Sometimes, when my phones won't stop ringing, the leaf blowers are roaring and practically everyone I know needs a ride to the airport, I pack up my laptop and go hide on my sailboat in the Ala Wai Boat Harbor.

Below deck is another world. The boat rocks gently in its slip like a cradle, the water laps the hull -- and the shrimp wage war.

Well, that's what it sounds like some days. What the heck is going on down there, I sometimes wonder, to get those little guys so excited?

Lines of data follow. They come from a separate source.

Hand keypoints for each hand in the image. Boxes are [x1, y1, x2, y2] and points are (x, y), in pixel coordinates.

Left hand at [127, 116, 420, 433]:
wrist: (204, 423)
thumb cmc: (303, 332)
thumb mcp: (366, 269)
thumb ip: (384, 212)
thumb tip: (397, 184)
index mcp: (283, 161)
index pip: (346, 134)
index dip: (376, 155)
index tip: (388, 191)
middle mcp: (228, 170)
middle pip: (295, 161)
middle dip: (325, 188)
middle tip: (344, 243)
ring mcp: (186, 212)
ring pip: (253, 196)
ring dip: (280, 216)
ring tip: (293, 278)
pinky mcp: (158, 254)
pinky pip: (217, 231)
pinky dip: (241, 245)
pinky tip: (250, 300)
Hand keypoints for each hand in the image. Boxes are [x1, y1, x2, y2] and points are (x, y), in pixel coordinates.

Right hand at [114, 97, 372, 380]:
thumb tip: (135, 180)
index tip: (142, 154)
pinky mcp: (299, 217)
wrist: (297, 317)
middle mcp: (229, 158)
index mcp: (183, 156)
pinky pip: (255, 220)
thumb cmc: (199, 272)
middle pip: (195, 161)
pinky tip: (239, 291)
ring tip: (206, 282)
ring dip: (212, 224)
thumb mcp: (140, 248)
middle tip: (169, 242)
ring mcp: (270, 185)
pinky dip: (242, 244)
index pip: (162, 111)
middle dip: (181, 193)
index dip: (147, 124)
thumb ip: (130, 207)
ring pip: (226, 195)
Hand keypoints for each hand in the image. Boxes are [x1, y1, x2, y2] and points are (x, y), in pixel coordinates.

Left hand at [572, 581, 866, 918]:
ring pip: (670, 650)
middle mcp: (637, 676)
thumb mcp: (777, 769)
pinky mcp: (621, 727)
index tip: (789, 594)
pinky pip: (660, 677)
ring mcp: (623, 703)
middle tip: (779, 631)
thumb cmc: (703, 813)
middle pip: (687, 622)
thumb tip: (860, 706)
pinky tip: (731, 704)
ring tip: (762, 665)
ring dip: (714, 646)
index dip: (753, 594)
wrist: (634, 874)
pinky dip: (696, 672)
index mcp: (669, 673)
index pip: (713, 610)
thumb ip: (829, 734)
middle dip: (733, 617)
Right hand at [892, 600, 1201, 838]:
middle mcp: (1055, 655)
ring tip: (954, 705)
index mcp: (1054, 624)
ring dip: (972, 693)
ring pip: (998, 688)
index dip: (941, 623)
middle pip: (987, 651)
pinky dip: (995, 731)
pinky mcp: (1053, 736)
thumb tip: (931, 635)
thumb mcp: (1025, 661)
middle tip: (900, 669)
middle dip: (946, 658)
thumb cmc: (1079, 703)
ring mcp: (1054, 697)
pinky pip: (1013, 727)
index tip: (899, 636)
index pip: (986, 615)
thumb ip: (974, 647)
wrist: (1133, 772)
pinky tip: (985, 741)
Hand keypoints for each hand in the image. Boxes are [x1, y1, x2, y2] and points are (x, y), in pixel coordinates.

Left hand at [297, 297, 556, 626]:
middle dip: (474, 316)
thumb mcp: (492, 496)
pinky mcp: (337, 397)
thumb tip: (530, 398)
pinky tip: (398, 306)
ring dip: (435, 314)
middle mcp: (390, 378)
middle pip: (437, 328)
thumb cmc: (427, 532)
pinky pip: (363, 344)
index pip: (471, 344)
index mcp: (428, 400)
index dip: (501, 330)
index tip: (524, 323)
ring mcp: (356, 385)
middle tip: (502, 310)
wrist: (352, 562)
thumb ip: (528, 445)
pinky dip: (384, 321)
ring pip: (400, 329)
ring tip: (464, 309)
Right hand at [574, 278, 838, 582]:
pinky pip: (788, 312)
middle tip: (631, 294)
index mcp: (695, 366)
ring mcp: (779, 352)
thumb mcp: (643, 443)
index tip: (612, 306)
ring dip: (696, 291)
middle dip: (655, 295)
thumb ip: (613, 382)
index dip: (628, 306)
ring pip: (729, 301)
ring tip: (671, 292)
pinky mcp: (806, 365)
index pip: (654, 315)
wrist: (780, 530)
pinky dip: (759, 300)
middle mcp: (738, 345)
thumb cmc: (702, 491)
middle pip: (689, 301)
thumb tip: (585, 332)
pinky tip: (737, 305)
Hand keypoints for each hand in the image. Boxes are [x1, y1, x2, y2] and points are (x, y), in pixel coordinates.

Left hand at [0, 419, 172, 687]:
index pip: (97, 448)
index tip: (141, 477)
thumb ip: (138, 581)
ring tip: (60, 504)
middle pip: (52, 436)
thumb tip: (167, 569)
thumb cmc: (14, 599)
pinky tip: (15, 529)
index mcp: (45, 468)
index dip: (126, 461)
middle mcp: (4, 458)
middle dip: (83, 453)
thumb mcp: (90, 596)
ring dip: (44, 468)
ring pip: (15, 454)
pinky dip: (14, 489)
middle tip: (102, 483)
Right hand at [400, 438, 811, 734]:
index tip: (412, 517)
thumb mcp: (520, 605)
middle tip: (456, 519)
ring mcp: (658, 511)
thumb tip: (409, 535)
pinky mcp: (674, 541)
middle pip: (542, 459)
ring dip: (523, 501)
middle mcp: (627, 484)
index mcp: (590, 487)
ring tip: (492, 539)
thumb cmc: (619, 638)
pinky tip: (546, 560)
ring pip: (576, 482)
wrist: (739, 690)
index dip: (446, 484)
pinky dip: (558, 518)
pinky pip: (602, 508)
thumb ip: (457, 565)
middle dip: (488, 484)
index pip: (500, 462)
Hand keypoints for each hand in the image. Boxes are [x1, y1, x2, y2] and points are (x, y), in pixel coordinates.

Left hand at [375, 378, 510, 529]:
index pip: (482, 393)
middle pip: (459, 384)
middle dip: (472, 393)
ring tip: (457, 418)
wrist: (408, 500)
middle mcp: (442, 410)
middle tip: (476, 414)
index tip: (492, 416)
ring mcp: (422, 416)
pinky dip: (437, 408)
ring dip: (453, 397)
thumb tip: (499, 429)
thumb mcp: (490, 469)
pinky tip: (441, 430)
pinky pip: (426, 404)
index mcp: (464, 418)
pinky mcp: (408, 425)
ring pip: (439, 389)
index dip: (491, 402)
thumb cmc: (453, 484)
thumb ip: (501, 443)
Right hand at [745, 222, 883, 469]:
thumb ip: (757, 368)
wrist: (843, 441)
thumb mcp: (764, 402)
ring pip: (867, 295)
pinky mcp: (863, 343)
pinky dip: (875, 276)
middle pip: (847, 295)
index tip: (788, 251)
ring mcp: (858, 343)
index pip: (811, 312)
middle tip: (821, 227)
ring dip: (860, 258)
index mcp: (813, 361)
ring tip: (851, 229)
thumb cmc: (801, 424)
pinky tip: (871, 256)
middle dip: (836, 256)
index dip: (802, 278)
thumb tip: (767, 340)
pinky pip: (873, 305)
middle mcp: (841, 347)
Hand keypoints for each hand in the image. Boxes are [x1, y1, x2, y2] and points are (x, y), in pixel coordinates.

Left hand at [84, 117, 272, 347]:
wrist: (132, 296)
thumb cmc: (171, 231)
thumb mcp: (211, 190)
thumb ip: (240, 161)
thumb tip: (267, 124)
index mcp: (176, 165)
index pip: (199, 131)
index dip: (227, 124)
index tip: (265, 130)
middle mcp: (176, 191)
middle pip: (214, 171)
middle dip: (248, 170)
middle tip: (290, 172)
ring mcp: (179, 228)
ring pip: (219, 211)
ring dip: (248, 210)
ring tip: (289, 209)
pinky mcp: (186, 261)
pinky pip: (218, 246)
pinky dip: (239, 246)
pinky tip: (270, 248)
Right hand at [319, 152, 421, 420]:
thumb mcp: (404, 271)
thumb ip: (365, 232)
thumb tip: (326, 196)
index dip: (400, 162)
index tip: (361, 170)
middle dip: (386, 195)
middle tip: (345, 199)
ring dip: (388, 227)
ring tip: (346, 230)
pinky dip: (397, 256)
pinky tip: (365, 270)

The underwater snap, crackle and pop sounds we commonly hear throughout the tropics are made by little shrimp bearing one enlarged front claw, which the shrimp can cock open. When the creature snaps the claw shut, it makes a loud popping noise and creates a little shock wave in the water.

Members of this large family are known as snapping shrimp or pistol shrimp. They grow from 1 to 2 inches long and snap for several reasons.

One is for food. In some species, the shock wave produced by the fast claw closure stuns plankton and passing fish. Other types of snapping shrimp crack small clams with their big claw.

Another reason shrimp snap is the same reason we humans sometimes snap: It's a warning to others to back off. Snapping both defines and maintains a shrimp's territory.

Snapping shrimp live in a wide variety of habitats in Hawaii and throughout the tropics.

Some live under rocks and rubble from the shoreline to about 40 feet deep. Another type, bright orange, lives in the spaces between the branches of cauliflower coral.

One species, called the petroglyph shrimp, makes branched channels up to 10 inches long on the surfaces of coral heads. These dark fissures resemble ancient Hawaiian petroglyphs and are easy to spot in places with large growths of encrusting corals.

A good place to see petroglyph shrimp homes is outside the reef at Hanauma Bay. Look carefully in the fissures and you will see clusters of tiny hydroids (jellyfish relatives) lining the edges of the burrows like armed guards. You will not, however, see the shrimp. Besides being almost colorless, they stay deep within the burrows where they farm and eat algae.

Pairs of male and female petroglyph shrimp excavate their burrows together but don't live together. The male has his own home, the female hers.

No one knows how these shrimp create furrows in coral, but some researchers believe it may be a chemical process.

Another interesting snapping shrimp shares a burrow with a small fish called a shrimp goby. The nearly blind shrimp excavates and expands passages in the burrow while the keen-sighted goby keeps watch.

You can see these busy shrimp pushing sand out of their tunnels like bulldozers while their gobies stands guard. The shrimp keeps tabs on outside happenings by holding one antenna in contact with its sentry's tail fin. When danger draws near, the fish twitches its tail and both creatures dart into the hole.

I don't know why snapping shrimp are sometimes subdued and other times go off like a popcorn factory. But I don't mind their noise. That kind of commotion, I enjoy.